*** RECORDS FOR THE EXERCISE Section Begins ***

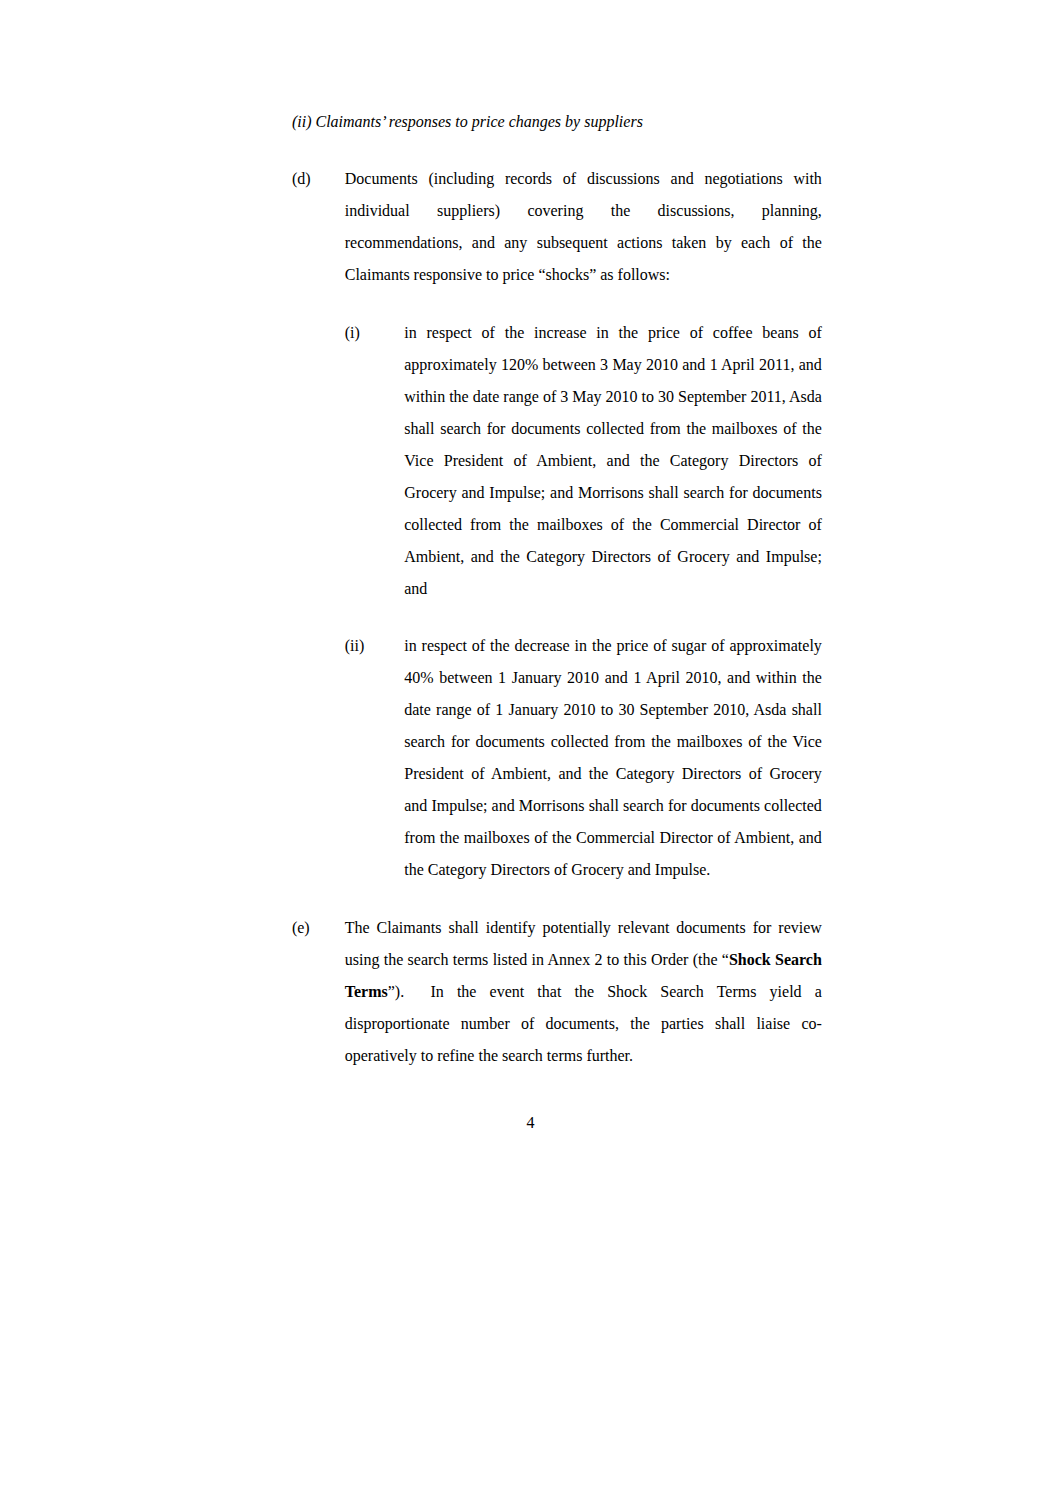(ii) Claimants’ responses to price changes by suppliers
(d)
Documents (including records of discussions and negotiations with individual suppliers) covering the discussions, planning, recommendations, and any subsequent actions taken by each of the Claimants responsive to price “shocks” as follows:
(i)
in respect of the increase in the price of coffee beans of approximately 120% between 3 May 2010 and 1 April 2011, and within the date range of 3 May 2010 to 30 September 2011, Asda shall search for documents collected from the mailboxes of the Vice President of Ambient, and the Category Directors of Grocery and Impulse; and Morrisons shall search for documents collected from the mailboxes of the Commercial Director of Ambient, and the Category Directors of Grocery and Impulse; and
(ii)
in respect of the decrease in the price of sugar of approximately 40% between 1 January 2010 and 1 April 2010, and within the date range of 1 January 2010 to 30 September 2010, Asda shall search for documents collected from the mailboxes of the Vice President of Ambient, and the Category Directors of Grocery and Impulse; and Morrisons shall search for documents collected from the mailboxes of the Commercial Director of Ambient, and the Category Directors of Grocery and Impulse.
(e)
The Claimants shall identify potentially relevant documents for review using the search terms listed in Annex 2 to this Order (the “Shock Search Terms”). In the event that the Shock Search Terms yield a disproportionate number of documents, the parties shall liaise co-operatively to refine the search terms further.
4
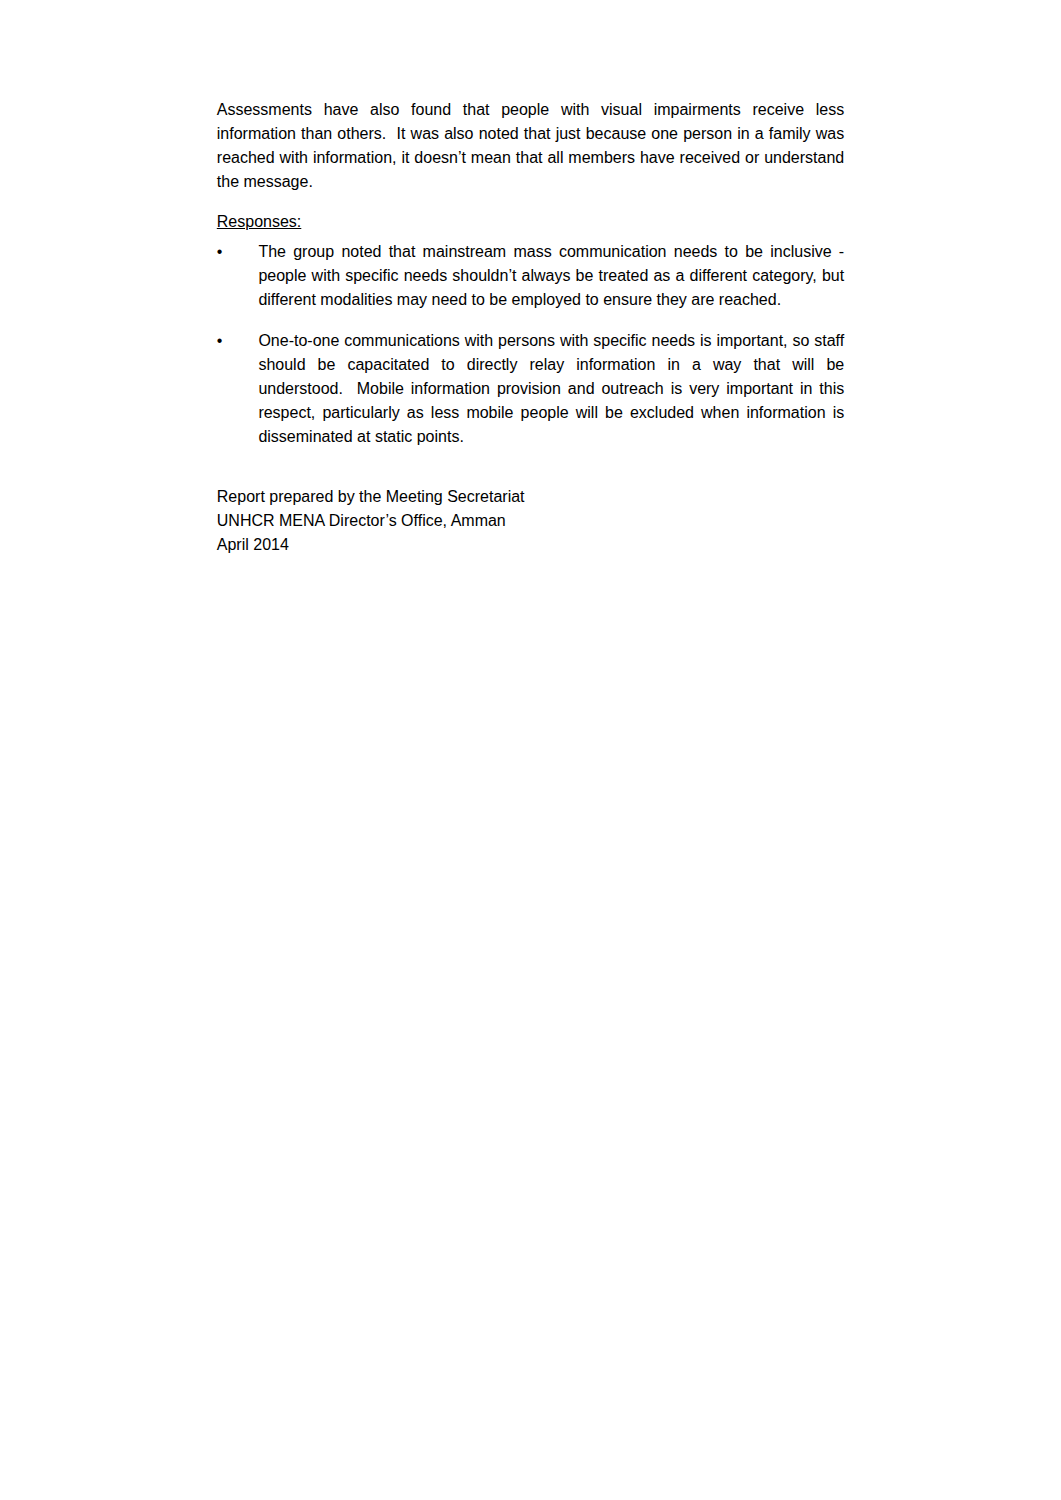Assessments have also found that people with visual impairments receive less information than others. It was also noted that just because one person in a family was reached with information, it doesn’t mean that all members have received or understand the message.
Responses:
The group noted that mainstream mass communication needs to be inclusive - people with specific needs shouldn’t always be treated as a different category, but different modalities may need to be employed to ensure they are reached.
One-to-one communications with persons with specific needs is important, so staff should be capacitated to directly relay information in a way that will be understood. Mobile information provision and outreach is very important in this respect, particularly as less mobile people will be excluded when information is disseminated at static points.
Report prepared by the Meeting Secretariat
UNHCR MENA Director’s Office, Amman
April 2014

*** RECORDS FOR THE EXERCISE Section Ends ***
*** RECORDS FOR THE EXERCISE Section Begins ***

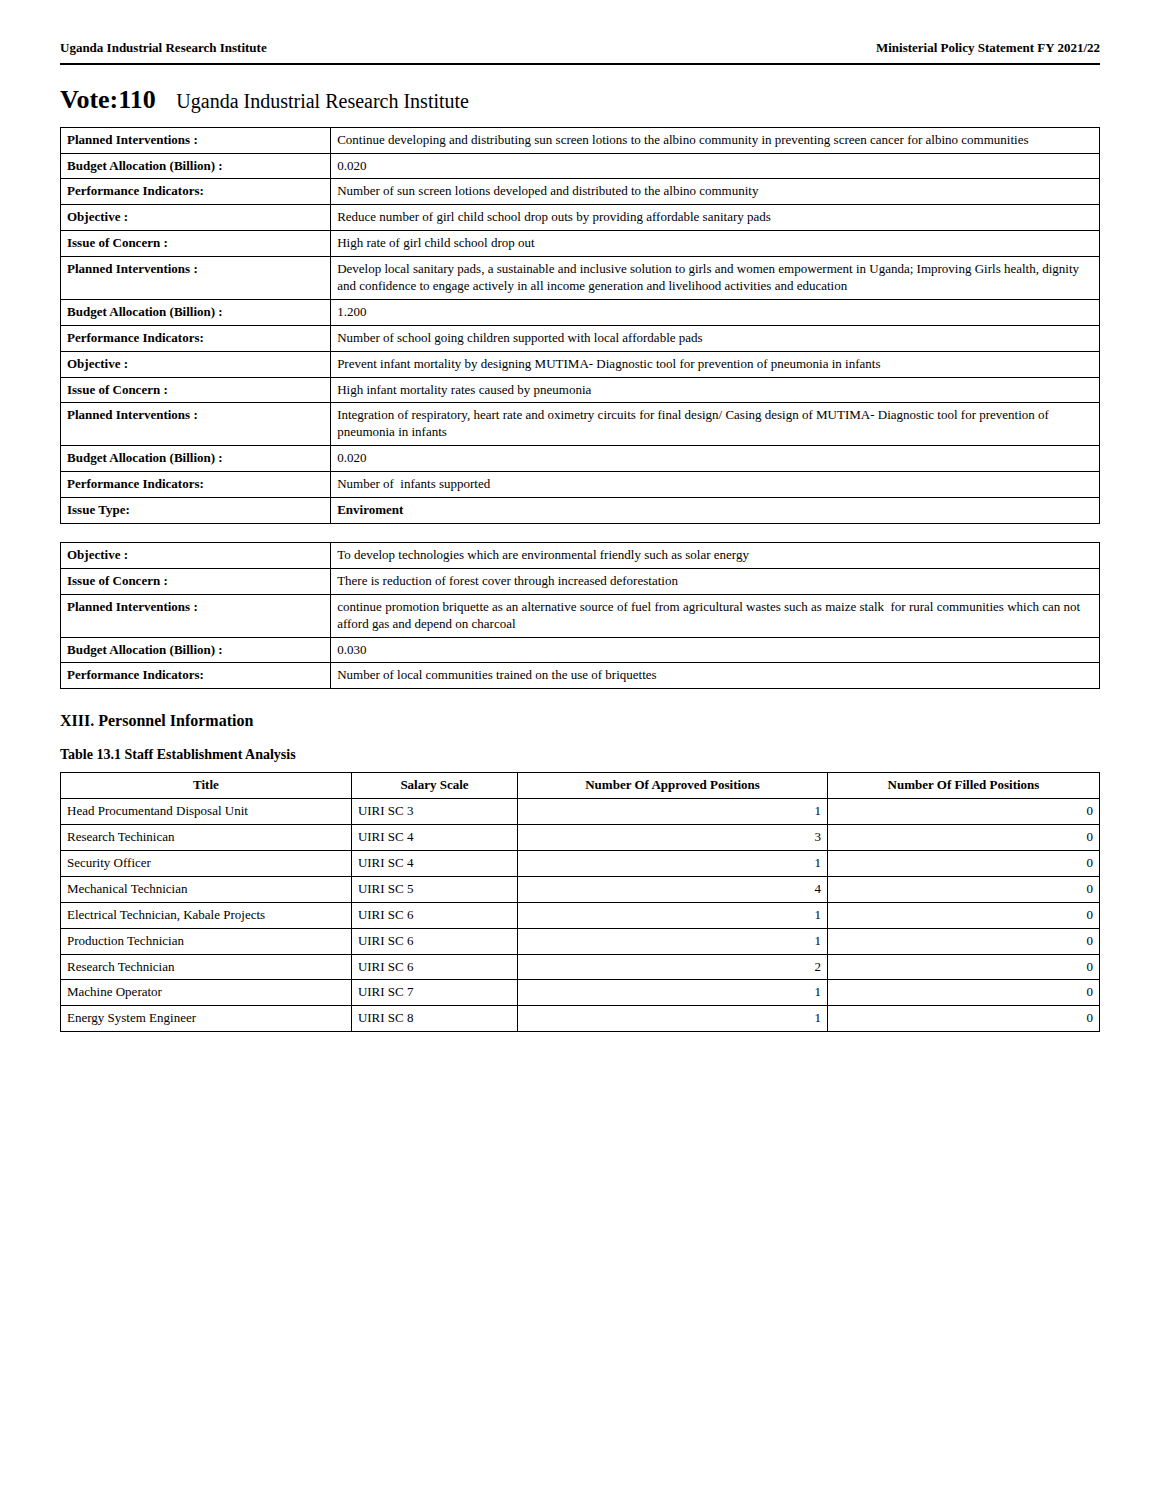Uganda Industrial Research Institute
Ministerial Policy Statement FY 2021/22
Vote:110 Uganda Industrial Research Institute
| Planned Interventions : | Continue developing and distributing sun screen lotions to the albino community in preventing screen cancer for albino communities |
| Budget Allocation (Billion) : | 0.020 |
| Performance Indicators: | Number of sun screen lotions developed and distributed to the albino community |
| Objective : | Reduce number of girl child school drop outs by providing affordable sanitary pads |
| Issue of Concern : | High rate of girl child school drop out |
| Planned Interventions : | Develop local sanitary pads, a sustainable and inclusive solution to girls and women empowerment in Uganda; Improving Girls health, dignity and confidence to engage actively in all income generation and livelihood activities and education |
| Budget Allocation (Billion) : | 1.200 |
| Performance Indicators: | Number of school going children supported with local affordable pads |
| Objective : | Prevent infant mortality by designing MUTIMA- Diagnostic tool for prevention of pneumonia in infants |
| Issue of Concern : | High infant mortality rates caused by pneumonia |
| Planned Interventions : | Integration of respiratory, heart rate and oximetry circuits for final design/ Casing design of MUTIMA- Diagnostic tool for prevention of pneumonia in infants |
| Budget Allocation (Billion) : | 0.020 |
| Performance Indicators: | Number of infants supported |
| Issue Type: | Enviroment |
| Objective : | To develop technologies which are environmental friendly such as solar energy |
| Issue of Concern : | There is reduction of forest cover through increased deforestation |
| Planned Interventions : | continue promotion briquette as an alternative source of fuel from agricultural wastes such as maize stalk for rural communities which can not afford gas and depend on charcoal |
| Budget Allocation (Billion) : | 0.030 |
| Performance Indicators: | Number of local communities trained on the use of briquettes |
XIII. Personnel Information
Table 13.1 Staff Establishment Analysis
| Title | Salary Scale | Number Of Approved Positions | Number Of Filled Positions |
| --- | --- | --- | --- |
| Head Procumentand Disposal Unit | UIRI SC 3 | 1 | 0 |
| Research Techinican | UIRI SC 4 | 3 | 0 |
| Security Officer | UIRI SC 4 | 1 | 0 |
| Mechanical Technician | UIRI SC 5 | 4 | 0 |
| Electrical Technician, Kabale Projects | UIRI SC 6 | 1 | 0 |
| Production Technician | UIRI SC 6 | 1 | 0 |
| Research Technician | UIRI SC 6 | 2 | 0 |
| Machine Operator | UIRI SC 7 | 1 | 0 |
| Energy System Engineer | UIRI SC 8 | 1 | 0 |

*** RECORDS FOR THE EXERCISE Section Ends ***
*** RECORDS FOR THE EXERCISE Section Begins ***

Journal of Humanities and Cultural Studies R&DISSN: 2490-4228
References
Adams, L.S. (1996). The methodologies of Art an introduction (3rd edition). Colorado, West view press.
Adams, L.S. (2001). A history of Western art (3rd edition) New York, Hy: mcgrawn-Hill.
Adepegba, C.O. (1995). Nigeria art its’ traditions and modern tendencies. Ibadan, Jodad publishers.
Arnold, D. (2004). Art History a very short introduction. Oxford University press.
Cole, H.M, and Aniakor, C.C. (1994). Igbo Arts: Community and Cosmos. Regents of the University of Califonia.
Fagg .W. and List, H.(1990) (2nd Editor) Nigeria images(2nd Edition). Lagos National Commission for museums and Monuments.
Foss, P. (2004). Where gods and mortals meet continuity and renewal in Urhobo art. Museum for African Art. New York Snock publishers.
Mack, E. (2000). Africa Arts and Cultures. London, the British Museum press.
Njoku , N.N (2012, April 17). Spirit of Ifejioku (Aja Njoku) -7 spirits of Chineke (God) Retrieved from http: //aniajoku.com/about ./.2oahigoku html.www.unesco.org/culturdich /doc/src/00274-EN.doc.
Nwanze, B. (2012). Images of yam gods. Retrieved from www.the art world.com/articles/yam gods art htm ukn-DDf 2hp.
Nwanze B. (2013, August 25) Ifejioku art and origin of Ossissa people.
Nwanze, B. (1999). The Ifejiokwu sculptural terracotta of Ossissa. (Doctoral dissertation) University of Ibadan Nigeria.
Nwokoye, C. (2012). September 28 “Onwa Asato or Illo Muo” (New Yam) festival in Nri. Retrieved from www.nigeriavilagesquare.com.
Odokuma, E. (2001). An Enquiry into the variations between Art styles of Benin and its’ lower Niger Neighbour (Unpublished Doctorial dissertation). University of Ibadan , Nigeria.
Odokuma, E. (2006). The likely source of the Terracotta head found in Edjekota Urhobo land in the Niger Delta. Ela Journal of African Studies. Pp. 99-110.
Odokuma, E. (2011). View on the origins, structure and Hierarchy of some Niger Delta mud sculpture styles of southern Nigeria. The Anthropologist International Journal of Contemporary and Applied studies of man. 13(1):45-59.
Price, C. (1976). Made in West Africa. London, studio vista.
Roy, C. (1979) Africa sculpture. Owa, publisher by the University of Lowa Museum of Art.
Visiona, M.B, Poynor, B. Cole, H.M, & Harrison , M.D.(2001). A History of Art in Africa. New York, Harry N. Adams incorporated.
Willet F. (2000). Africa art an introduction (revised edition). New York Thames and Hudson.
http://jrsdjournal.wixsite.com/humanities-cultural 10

*** RECORDS FOR THE EXERCISE Section Ends ***

Restate word for word only the lines above from the line containing "Odokuma, E. (2011)." to the line containing "http://jrsdjournal.wixsite.com/humanities-cultural 10", both of them included.

Odokuma, E. (2011). View on the origins, structure and Hierarchy of some Niger Delta mud sculpture styles of southern Nigeria. The Anthropologist International Journal of Contemporary and Applied studies of man. 13(1):45-59.
Price, C. (1976). Made in West Africa. London, studio vista.
Roy, C. (1979) Africa sculpture. Owa, publisher by the University of Lowa Museum of Art.
Visiona, M.B, Poynor, B. Cole, H.M, & Harrison , M.D.(2001). A History of Art in Africa. New York, Harry N. Adams incorporated.
Willet F. (2000). Africa art an introduction (revised edition). New York Thames and Hudson.
http://jrsdjournal.wixsite.com/humanities-cultural 10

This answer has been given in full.